Since 2005, I have spoken to thousands of executives from corporations, government agencies and nonprofit organizations about their discomfort using social media for business purposes. The problem for them isn't learning which button to push; if that were difficult seniors wouldn't be the fastest growing segment on Facebook. The real problem is that using social media challenges their basic assumptions of what it means to be "professional." The definition of professional behavior is an immutable set of behaviors developed early in one's career.

For most people over forty it means wearing a uniform of some kind, talking in a certain language, carrying a briefcase (or more recently a Blackberry or iPhone), and perhaps, most important, keeping one's private life private. Gen Y, or Millennials, — late teens to thirty year-olds, — have a vastly different notion of what it means to present oneself to the world wearing their business hat (so to speak.) The huge organizational chasm between Gen Y and Gen X and Boomers, is less a technological problem than a psychological one, and it manifests itself in the use of social media.

Social media's threat to professional behavior for older generations is often expressed like this:

  • We'll be off message if our organization doesn't speak with one institutional voice.
  • I will be attacked out there by the wingnuts/trolls/nuts.
  • We cannot have blog posts and Tweets go up and out with typos in it
  • We cannot share plans and ideas in public before they're fully vetted internally.
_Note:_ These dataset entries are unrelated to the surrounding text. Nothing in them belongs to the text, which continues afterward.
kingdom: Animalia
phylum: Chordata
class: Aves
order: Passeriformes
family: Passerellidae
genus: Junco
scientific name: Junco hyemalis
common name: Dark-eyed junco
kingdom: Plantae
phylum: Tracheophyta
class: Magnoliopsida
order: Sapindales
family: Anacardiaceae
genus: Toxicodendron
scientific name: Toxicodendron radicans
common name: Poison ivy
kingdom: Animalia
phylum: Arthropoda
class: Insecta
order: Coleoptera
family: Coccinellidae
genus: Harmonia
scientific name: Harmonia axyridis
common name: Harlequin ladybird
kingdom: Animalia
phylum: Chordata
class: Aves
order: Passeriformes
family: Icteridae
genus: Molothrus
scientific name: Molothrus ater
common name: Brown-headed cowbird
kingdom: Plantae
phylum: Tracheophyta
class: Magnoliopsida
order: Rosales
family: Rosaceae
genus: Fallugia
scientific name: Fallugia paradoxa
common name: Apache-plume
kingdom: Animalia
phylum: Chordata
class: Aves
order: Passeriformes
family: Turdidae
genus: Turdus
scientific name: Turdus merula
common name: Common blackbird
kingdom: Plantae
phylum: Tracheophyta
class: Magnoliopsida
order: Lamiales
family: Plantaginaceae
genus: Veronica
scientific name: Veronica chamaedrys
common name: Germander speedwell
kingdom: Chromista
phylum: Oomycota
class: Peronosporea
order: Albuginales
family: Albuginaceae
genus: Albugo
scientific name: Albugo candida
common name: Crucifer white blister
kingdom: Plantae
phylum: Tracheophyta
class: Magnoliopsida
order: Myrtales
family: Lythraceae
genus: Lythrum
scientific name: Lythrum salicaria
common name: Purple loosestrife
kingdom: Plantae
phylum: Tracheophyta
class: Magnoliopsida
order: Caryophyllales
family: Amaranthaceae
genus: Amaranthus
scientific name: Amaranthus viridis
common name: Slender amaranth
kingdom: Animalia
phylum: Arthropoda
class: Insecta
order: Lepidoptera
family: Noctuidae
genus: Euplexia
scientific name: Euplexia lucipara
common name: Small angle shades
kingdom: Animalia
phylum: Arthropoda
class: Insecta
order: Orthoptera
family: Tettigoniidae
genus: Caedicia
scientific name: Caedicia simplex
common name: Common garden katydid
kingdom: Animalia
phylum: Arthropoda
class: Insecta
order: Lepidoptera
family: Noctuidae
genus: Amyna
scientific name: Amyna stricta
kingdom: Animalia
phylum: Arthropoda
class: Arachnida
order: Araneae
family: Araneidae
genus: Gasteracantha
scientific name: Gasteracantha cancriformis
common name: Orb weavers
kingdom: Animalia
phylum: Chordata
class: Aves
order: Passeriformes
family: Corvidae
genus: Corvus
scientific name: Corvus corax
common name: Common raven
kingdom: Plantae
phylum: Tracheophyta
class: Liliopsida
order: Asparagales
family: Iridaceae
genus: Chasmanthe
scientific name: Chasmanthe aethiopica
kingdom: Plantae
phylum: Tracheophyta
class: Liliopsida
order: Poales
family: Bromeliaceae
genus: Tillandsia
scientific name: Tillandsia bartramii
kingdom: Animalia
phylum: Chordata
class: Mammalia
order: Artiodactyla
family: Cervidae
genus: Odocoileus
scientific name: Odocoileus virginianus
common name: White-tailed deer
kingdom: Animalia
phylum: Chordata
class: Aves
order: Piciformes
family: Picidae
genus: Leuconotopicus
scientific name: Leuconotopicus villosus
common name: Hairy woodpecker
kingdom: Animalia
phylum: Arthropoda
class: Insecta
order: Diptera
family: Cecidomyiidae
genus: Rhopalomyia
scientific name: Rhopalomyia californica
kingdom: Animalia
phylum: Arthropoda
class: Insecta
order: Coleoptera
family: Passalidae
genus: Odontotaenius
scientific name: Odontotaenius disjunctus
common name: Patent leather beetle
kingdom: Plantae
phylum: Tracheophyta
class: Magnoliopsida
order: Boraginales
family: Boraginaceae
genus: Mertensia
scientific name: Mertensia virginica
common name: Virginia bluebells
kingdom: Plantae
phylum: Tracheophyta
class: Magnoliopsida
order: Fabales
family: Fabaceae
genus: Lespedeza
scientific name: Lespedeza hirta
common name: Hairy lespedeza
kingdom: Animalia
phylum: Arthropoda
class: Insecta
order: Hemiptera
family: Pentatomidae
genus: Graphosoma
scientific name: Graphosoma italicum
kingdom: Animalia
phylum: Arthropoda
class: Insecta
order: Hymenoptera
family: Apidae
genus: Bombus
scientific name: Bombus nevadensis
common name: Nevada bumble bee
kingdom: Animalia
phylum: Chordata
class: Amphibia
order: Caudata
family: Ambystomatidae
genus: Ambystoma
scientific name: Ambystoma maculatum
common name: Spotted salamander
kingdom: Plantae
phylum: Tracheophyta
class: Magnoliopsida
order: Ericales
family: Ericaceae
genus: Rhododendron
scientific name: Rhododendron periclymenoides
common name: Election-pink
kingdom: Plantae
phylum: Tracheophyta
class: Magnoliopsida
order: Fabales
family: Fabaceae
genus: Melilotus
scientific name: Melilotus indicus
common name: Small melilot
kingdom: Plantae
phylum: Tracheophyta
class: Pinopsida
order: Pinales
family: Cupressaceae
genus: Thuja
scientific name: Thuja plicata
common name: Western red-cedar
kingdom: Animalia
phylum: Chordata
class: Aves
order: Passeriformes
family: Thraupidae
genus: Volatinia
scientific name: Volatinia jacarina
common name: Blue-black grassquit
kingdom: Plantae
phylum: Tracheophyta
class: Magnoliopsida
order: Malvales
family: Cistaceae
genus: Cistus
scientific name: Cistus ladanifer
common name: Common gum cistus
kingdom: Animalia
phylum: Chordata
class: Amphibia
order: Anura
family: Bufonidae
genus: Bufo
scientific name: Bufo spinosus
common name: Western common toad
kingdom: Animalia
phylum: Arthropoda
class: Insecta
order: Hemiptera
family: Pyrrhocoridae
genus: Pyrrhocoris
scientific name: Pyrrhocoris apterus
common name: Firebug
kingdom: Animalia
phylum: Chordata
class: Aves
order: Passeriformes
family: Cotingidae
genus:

These concerns are understandable in a gotcha media world where every misstep is immediately uploaded, "liked", and tweeted around the world. But as the Komen incident illustrates, hiding behind high walls and wide moats isn't the answer. Charlene Li writes in Open Leadership, "The question isn't whether you will be transparent, authentic and real, but rather, how much you will let go and be open in the face of new technologies." A new definition of professional behavior is developing in this social world. Here is the transition:

OldProfessionalNewProfessional2.jpg

Social media enable people to be their best selves: honest, open, fallible, funny, and connected, but too many people and organizations are still trying their best to imitate automatons. Your organization, reputation, logo and staff are living, breathing entities that need to be out in the world to be effective.